Their hair is fine, and due to its texture and length is susceptible to mats and tangles. Therefore, this breed requires professional grooming approximately once a month in addition to daily brushing. However, the hard work to maintain this dog’s lovely coat is well worth it.
Most importantly to the many hopeful dog owners with a sensitivity to dog dander, the Silky Terrier is hypoallergenic due to its lovely hair instead of traditional fur.
Personality and temperament
The Silky Terrier is an inquisitive and clever dog breed. These dogs are quick to learn new tricks in the realms of both obedience and agility, and they have a big, sometimes stubborn personality. Silky Terriers are also extremely possessive of their toys. However, they love their family’s attention.
This breed is an ideal family dog, with a playful and intelligent nature. That said, they do best with owners who understand and appreciate their unique personalities.
They bark often, and although they are often friendly to cats, they may chase them due to their terrier nature. Silky Terriers have a high hunting instinct, which makes them perfect candidates to play fetch. They make perfect playmates for considerate, older children. However, all play should be done on leash or in a controlled area, as these dogs have a tendency to wander (or dash) away.
Time spent in an enclosed area should also be monitored, as these energetic dogs also love to dig. However, a quick toss of a toy or a play session paired with a walk should easily fulfil their attention and exercise needs.

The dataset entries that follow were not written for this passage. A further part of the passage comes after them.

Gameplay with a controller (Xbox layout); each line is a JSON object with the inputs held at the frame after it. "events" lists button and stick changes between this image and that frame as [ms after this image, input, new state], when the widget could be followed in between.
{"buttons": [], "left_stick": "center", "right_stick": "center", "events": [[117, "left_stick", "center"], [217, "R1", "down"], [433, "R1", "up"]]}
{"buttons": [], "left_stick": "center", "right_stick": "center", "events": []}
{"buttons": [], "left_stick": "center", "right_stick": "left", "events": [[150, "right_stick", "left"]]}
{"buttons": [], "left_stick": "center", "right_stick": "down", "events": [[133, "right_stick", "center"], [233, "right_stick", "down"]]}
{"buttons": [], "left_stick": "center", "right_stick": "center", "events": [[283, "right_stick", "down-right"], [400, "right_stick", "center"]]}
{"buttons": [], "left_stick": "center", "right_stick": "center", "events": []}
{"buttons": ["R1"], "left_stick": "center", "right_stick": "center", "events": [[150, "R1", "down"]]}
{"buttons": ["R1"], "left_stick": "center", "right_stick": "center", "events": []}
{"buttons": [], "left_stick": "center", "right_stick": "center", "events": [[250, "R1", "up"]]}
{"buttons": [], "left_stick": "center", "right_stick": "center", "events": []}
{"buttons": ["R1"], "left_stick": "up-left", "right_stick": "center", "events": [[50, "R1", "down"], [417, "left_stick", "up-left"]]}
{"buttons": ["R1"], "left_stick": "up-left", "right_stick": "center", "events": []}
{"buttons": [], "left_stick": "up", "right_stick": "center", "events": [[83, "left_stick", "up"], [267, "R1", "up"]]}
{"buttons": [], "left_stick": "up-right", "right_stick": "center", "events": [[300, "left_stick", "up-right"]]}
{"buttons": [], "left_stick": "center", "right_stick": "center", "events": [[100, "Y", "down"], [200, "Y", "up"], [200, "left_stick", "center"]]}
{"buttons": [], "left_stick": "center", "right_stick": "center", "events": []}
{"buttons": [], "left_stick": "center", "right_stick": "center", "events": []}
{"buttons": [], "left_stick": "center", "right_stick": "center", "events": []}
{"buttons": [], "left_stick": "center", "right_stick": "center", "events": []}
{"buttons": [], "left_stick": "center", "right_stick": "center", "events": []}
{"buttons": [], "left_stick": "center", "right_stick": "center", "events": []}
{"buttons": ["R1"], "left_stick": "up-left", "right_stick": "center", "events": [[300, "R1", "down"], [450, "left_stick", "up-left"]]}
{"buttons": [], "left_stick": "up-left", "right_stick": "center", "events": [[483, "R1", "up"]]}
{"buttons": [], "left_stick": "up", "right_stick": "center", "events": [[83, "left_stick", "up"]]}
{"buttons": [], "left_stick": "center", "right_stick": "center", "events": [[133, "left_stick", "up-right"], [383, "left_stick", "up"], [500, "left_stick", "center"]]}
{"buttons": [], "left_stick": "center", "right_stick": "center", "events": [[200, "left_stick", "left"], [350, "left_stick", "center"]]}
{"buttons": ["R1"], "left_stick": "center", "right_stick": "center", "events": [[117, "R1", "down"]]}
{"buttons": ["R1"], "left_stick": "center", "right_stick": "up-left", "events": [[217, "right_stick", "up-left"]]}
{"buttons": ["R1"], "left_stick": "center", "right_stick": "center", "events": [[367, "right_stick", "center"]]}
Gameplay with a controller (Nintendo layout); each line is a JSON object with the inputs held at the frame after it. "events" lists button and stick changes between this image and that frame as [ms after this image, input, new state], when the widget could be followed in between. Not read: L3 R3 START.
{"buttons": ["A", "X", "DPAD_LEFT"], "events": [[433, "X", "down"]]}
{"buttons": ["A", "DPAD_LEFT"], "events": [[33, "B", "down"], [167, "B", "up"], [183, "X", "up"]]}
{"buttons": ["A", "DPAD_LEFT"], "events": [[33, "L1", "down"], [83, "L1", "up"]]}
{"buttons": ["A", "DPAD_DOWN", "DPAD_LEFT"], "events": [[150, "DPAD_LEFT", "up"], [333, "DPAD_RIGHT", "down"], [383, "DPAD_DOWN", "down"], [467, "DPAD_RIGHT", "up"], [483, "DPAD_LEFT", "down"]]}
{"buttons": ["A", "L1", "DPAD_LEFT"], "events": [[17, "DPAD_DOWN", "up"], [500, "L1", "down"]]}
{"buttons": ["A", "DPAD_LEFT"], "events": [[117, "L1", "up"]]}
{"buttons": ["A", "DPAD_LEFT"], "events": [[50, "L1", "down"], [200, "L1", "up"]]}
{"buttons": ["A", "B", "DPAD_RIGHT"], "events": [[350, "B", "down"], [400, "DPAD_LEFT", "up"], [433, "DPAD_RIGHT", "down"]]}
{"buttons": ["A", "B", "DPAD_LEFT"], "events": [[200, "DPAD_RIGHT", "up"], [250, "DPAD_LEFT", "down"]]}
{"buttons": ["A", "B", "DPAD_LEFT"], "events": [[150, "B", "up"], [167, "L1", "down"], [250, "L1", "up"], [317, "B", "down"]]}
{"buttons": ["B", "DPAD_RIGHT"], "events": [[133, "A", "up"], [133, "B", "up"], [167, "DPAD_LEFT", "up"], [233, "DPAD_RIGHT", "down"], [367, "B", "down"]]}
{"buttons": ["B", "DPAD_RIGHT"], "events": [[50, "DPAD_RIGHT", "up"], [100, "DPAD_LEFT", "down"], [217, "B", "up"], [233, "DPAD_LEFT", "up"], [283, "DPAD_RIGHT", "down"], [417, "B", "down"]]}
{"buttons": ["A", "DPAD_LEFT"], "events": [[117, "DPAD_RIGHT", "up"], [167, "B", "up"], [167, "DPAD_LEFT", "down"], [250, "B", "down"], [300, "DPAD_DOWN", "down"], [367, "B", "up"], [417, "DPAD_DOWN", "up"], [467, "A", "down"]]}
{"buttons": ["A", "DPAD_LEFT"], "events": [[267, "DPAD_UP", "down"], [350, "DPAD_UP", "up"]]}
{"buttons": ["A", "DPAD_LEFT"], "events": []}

Additionally, they may prove difficult to housebreak at first, as their bladders are incredibly small. They can also be dominant towards other dogs and animals, and they can become easily startled by loud noises or new situations.
Spending time to get to know your unique dog and show it new situations will build trust between you two as well as the opportunity to get to know its personality.
Silky Terrier lifespan
The Silky Terrier lifespan is approximately eleven to fourteen years.
They may also develop patellar luxation, Legg-Perthes disease, diabetes, allergies, epilepsy, or other health conditions. Additionally, traditional collars and leashes should not be used on the Silky Terrier to prevent tracheal collapse. Instead, harnesses should be used to walk Silky Terriers to protect their sensitive windpipes.